- [WRITTEN PROBLEM A]
In the text on the Belagavi City Corporation, on what date was the body first established, and under what name?
- [WRITTEN PROBLEM B]
Turn the paragraph beginning "It was established as Belgaum city" in the Belagavi City Corporation text into a short list that keeps its main facts.
- [WRITTEN PROBLEM C]
Using the Belagavi City Corporation text, explain in one to three sentences what purposes the Belagavi Mahanagara Palike was created to serve.

# DOCUMENT EXCERPT start

Belagavi City Corporation or Mahanagara Palike Belagavi is the municipal governing body of the city of Belagavi in the Indian state of Karnataka. The municipal corporation consists of democratically elected members, is headed by a mayor and administers the city's infrastructure and administration.  Municipal Corporation mechanism in India was introduced during British Rule with formation of municipal corporation in Madras (Chennai) in 1688, later followed by municipal corporations in Bombay (Mumbai) and Calcutta (Kolkata) by 1762. Belagavi Mahanagara Palike is headed by Mayor of city and governed by Commissioner.

History
It was established as Belgaum city Municipal Corporation Committee on 1 December 1851. It had a population of 23,115 and was having an income of 35,460 in 1851. It was the first Municipal Corporation that was established in Bombay Karnataka. Later, many other municipal corporations were established like Nipani in 1854 and subsequently, many other municipalities were established under Bombay District Municipalities Act of 1901. The Municipal Corporation Belgaum is dominated by Maharashtra ekikaran samithi since its establishment.

List of Corporators

Mayor
Mayor's post is reserved for General category and Deputy Mayor's Post was limited to General Woman.

Functions 
Belagavi Mahanagara Palike is created for the following functions:

 Planning for the town including its surroundings which are covered under its Department's Urban Planning Authority .
 Approving construction of new buildings and authorising use of land for various purposes.
 Improvement of the town's economic and Social status.
 Arrangements of water supply towards commercial, residential and industrial purposes.
 Planning for fire contingencies through Fire Service Departments.
 Creation of solid waste management, public health system and sanitary services.
 Working for the development of ecological aspect like development of Urban Forestry and making guidelines for environmental protection.

# DOCUMENT EXCERPT end
# EXCERPTED RECORDS start

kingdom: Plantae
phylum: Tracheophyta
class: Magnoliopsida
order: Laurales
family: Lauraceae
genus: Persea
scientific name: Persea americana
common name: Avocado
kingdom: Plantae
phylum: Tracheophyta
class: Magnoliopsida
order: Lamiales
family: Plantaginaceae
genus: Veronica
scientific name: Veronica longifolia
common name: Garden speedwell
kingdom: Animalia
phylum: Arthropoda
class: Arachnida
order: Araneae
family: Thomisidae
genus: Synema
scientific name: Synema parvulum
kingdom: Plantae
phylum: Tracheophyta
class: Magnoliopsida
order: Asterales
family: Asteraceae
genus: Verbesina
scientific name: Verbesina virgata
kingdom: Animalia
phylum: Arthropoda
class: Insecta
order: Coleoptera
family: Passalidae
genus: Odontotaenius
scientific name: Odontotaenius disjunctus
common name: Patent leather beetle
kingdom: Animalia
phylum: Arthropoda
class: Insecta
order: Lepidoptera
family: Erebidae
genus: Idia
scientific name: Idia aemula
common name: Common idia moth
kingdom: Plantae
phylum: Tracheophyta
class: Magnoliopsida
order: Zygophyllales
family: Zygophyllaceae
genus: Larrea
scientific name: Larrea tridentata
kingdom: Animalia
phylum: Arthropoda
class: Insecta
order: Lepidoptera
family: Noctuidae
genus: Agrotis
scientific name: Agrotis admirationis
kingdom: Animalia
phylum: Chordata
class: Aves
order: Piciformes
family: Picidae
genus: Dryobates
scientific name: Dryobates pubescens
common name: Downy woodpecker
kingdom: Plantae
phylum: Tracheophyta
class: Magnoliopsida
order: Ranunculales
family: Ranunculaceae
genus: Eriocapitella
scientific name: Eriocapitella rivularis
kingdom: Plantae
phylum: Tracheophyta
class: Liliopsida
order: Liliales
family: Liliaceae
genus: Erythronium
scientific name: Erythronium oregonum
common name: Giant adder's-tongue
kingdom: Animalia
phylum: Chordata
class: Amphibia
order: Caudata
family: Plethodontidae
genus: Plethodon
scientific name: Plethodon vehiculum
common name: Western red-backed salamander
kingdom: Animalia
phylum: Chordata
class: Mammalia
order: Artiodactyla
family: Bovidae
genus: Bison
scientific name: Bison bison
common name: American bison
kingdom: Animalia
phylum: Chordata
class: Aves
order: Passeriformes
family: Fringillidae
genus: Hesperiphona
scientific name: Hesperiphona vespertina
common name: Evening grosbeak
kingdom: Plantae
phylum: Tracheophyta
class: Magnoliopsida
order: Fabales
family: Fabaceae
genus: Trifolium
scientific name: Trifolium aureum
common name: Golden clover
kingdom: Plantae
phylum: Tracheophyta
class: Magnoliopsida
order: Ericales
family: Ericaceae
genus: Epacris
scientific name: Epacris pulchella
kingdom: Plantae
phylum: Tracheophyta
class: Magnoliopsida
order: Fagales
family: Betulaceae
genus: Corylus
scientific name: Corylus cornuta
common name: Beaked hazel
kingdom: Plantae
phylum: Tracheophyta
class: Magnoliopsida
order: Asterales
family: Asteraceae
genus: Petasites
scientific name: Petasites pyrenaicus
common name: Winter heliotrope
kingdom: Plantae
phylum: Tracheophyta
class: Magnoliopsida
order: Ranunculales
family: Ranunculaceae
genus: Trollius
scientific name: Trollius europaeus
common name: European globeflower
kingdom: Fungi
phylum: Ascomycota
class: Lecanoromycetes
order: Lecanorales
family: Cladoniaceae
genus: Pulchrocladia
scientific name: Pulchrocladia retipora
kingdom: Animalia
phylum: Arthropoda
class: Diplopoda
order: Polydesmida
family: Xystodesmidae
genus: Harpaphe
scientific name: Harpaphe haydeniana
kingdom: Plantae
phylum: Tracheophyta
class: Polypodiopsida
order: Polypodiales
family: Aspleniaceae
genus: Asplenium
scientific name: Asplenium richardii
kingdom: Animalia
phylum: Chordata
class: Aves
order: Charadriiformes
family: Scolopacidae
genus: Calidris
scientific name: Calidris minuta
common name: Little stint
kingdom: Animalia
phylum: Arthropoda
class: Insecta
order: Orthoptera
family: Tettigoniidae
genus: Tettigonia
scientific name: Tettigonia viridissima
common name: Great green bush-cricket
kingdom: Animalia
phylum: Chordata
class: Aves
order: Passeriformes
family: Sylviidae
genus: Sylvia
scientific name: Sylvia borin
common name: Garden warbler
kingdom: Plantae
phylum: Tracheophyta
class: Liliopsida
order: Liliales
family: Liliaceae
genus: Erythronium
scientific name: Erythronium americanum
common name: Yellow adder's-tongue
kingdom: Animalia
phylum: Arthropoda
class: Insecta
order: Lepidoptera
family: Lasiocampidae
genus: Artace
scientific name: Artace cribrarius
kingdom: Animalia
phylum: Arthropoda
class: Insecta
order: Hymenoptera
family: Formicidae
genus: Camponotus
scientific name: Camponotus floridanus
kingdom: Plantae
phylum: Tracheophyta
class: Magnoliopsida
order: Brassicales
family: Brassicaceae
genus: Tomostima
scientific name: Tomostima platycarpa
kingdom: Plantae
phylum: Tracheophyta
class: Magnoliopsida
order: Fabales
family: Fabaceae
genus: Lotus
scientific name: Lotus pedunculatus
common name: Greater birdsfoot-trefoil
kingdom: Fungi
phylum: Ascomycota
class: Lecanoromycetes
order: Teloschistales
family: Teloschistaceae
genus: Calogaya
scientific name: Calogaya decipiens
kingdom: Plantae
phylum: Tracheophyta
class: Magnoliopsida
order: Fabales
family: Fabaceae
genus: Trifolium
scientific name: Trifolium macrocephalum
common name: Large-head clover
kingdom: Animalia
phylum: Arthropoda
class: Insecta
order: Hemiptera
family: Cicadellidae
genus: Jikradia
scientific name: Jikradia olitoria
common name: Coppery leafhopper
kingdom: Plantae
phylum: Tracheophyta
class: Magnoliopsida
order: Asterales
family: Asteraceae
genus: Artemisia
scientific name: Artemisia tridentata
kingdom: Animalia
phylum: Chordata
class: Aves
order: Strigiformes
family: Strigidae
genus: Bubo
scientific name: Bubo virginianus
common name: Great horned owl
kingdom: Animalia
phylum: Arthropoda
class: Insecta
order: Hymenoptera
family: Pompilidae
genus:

# EXCERPTED RECORDS end

- [RESPONSE A]
It was established on 1 December 1851 as the Belgaum city Municipal Corporation Committee.

- [RESPONSE B]
- Established as Belgaum city Municipal Corporation Committee on 1 December 1851
- Population of 23,115 and income of 35,460 in 1851
- First Municipal Corporation established in Bombay Karnataka
- Later followed by others, such as Nipani in 1854, and many municipalities under the Bombay District Municipalities Act of 1901
- Dominated by Maharashtra ekikaran samithi since its establishment

- [RESPONSE C]
The Belagavi Mahanagara Palike was created to plan the town and its surroundings, approve new buildings and authorize land use, and improve the town's economic and social status. It also arranges water supply for commercial, residential and industrial purposes and plans for fire contingencies through Fire Service Departments. Its remaining purposes are to create solid waste management, public health and sanitary services, and to work on ecological development such as urban forestry and environmental protection guidelines.